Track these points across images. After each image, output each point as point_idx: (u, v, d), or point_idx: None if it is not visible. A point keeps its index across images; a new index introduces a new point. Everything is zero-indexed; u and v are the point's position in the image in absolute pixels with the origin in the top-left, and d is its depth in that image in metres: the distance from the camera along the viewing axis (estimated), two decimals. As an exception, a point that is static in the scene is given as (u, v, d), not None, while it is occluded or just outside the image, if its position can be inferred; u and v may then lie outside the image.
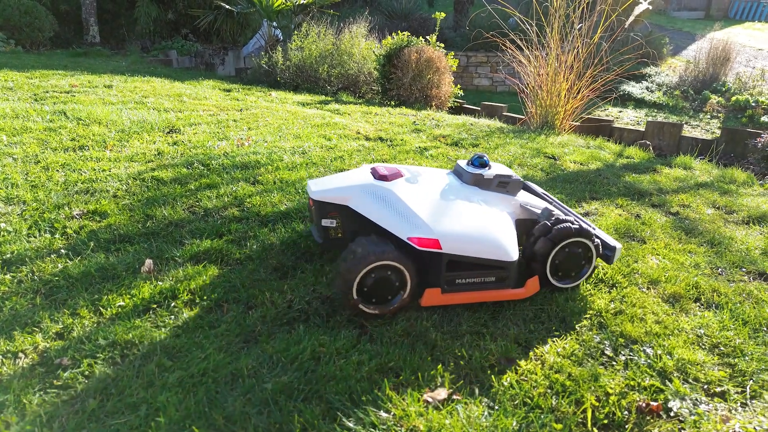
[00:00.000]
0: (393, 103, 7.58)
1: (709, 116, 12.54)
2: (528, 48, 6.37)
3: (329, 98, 7.47)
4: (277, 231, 2.87)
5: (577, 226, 2.39)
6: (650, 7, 5.94)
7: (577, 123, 6.64)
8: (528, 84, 6.48)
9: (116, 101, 5.51)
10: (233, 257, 2.61)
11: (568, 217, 2.45)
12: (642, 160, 5.01)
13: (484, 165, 2.63)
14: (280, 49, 8.31)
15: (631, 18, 5.84)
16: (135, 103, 5.48)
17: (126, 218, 2.92)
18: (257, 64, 8.67)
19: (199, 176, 3.56)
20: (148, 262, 2.48)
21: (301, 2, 9.45)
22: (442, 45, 7.63)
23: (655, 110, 13.00)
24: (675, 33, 19.60)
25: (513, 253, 2.28)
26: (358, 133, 4.99)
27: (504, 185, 2.60)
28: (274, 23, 9.58)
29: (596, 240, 2.46)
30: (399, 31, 7.61)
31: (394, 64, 7.44)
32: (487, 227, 2.32)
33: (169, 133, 4.52)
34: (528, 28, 6.28)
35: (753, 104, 12.47)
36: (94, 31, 12.27)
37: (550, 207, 2.58)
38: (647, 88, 14.23)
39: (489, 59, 14.58)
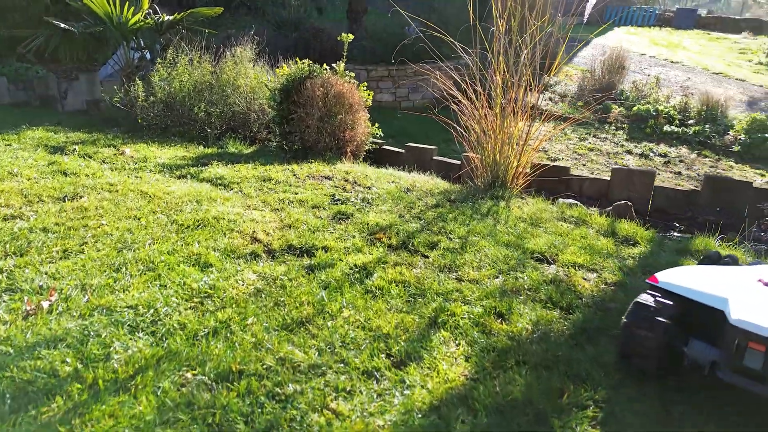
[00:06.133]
0: (296, 146, 5.69)
1: (614, 128, 11.87)
2: (469, 81, 4.77)
3: (211, 150, 5.41)
4: None
5: None
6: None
7: (528, 170, 5.16)
8: (471, 129, 4.88)
9: None
10: None
11: None
12: (647, 242, 3.56)
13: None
14: (139, 82, 6.07)
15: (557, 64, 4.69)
16: None
17: None
18: (109, 102, 6.37)
19: None
20: None
21: (167, 18, 7.20)
22: (353, 75, 5.84)
23: (562, 123, 12.18)
24: (561, 39, 19.23)
25: None
26: (255, 238, 3.09)
27: None
28: (133, 44, 7.27)
29: None
30: (297, 59, 5.71)
31: (295, 101, 5.54)
32: None
33: None
34: (470, 60, 4.68)
35: (653, 113, 11.96)
36: None
37: None
38: (551, 99, 13.41)
39: (390, 73, 12.98)
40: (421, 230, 3.39)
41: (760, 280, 2.14)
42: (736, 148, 10.07)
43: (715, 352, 1.94)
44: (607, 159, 10.04)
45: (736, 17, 23.37)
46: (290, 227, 3.29)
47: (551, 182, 5.04)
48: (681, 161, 9.85)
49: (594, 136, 11.54)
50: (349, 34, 5.86)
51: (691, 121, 11.53)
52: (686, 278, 2.14)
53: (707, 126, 11.19)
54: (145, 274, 2.57)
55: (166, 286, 2.47)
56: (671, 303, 2.02)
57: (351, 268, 2.80)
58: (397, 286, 2.65)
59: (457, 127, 4.96)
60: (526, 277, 2.85)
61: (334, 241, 3.12)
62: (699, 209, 4.70)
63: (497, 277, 2.85)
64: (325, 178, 4.48)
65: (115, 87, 6.80)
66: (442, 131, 5.48)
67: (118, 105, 6.24)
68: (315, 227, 3.31)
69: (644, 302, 2.05)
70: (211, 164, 4.68)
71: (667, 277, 2.15)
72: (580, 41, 18.54)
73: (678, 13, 22.63)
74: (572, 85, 14.38)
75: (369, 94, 5.92)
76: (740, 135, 10.41)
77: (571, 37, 5.58)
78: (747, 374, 1.86)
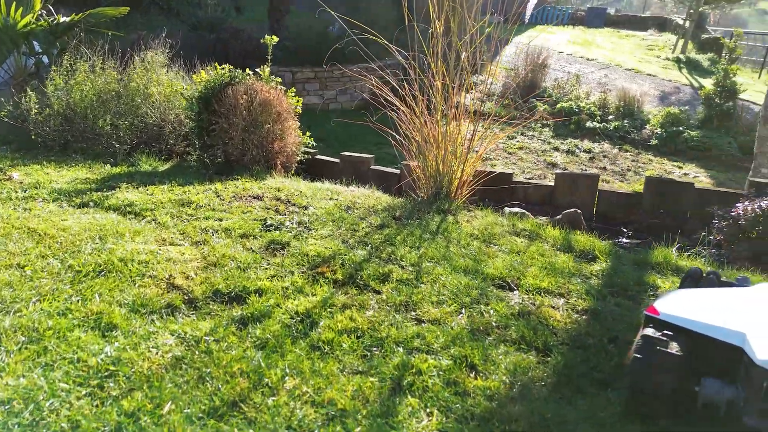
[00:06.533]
0: (219, 160, 5.10)
1: (540, 125, 12.01)
2: (408, 87, 4.42)
3: (120, 169, 4.70)
4: None
5: None
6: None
7: (472, 178, 4.87)
8: (411, 138, 4.52)
9: None
10: None
11: None
12: (606, 255, 3.33)
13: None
14: (31, 93, 5.22)
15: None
16: None
17: None
18: (-4, 116, 5.46)
19: None
20: None
21: (64, 20, 6.32)
22: (279, 80, 5.31)
23: (491, 123, 12.16)
24: (485, 39, 19.38)
25: None
26: (172, 284, 2.54)
27: None
28: (25, 49, 6.33)
29: None
30: (216, 64, 5.11)
31: (215, 111, 4.94)
32: None
33: None
34: (405, 62, 4.31)
35: (576, 110, 12.18)
36: None
37: None
38: (479, 98, 13.39)
39: (317, 75, 12.43)
40: (369, 258, 2.97)
41: None
42: (653, 142, 10.35)
43: (731, 389, 1.68)
44: (536, 157, 10.04)
45: (641, 15, 24.63)
46: (215, 266, 2.76)
47: (495, 190, 4.77)
48: (605, 156, 10.00)
49: (522, 134, 11.59)
50: (273, 36, 5.32)
51: (610, 117, 11.82)
52: (689, 308, 1.87)
53: (626, 121, 11.48)
54: (26, 348, 1.98)
55: (53, 365, 1.89)
56: (679, 340, 1.74)
57: (292, 317, 2.33)
58: (348, 336, 2.21)
59: (396, 135, 4.59)
60: (492, 311, 2.49)
61: (269, 281, 2.63)
62: (642, 212, 4.59)
63: (460, 313, 2.48)
64: (255, 198, 3.96)
65: (2, 99, 5.86)
66: (373, 133, 5.09)
67: (6, 120, 5.35)
68: (245, 264, 2.80)
69: (650, 344, 1.75)
70: (120, 187, 4.02)
71: (668, 307, 1.87)
72: (500, 40, 18.79)
73: (589, 12, 23.53)
74: (497, 83, 14.45)
75: (298, 101, 5.41)
76: (657, 129, 10.74)
77: (490, 35, 5.29)
78: None
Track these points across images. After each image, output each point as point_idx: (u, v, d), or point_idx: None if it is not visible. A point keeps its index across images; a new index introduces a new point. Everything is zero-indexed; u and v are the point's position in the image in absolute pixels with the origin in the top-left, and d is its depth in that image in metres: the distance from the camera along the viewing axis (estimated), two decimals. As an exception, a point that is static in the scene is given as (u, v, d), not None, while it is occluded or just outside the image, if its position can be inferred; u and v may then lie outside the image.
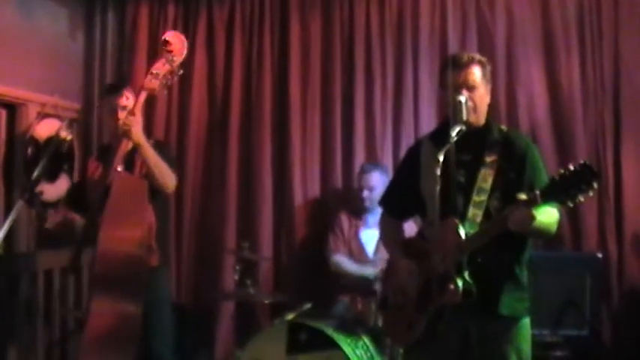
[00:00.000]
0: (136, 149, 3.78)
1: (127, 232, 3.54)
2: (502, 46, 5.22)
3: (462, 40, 5.25)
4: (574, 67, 5.10)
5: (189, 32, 5.65)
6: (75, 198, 4.30)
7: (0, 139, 5.04)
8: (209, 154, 5.68)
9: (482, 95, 3.01)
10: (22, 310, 4.78)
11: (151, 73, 3.72)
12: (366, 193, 4.99)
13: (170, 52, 3.75)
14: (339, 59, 5.52)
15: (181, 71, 3.86)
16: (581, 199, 2.44)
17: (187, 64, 5.55)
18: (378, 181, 4.93)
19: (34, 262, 4.90)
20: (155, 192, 3.81)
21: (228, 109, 5.65)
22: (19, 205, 3.50)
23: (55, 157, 4.01)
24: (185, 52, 3.82)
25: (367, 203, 5.00)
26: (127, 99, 3.96)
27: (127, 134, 3.64)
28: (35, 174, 3.62)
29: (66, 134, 3.79)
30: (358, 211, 5.11)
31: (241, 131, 5.63)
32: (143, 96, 3.73)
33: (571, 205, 2.47)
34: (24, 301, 4.79)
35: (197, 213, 5.64)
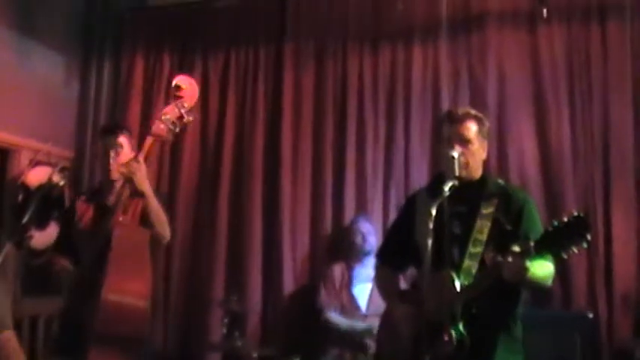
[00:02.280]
0: (132, 197, 3.64)
1: (131, 283, 3.38)
2: (493, 103, 5.25)
3: (454, 96, 5.29)
4: (564, 125, 5.12)
5: (183, 83, 5.69)
6: (64, 242, 4.09)
7: (-10, 184, 5.05)
8: (200, 203, 5.69)
9: (476, 150, 3.04)
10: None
11: (160, 119, 3.59)
12: (359, 239, 5.01)
13: (181, 97, 3.63)
14: (331, 112, 5.56)
15: (192, 118, 3.70)
16: (575, 250, 2.45)
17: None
18: (369, 230, 4.98)
19: (19, 308, 4.83)
20: (152, 244, 3.67)
21: (220, 160, 5.67)
22: (8, 247, 3.44)
23: (45, 202, 3.94)
24: (196, 97, 3.70)
25: (358, 249, 5.00)
26: (122, 142, 3.83)
27: (129, 181, 3.52)
28: (25, 217, 3.55)
29: (58, 179, 3.72)
30: (349, 261, 5.08)
31: (232, 182, 5.64)
32: (149, 141, 3.59)
33: (565, 256, 2.49)
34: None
35: (186, 263, 5.61)
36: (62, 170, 3.75)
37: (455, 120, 3.02)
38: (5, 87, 4.97)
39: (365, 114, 5.49)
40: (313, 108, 5.61)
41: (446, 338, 2.73)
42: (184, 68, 5.78)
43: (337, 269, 5.09)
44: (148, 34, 5.98)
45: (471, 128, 3.02)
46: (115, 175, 3.73)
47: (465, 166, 2.96)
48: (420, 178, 5.20)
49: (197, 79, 5.73)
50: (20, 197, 4.92)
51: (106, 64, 5.90)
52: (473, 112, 3.11)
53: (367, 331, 4.34)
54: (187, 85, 3.70)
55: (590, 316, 4.71)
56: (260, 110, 5.67)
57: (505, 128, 5.22)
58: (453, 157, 2.90)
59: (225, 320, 4.70)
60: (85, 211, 3.89)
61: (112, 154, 3.76)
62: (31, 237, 3.95)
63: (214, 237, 5.56)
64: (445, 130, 3.02)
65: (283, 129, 5.59)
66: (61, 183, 3.77)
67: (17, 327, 4.75)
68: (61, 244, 4.18)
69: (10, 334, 2.32)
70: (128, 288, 3.36)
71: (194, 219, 5.65)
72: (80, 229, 3.84)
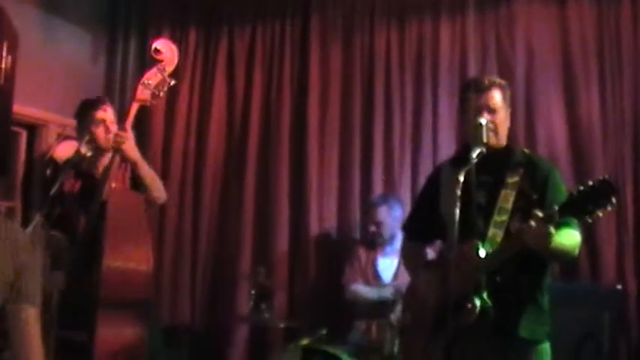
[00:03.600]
........
#### REQUIRED WORK:
All lines in the listing above from the line containing "8: (209, 154, 5.68)" to the line containing "19: (34, 262, 4.90)", inclusive, should be retyped exactly; no other lines should appear.

#### RESULT OF THIS TASK:
8: (209, 154, 5.68)
9: (482, 95, 3.01)
10: (22, 310, 4.78)
11: (151, 73, 3.72)
12: (366, 193, 4.99)
13: (170, 52, 3.75)
14: (339, 59, 5.52)
15: (181, 71, 3.86)
16: (581, 199, 2.44)
17: (187, 64, 5.55)
18: (378, 181, 4.93)
19: (34, 262, 4.90)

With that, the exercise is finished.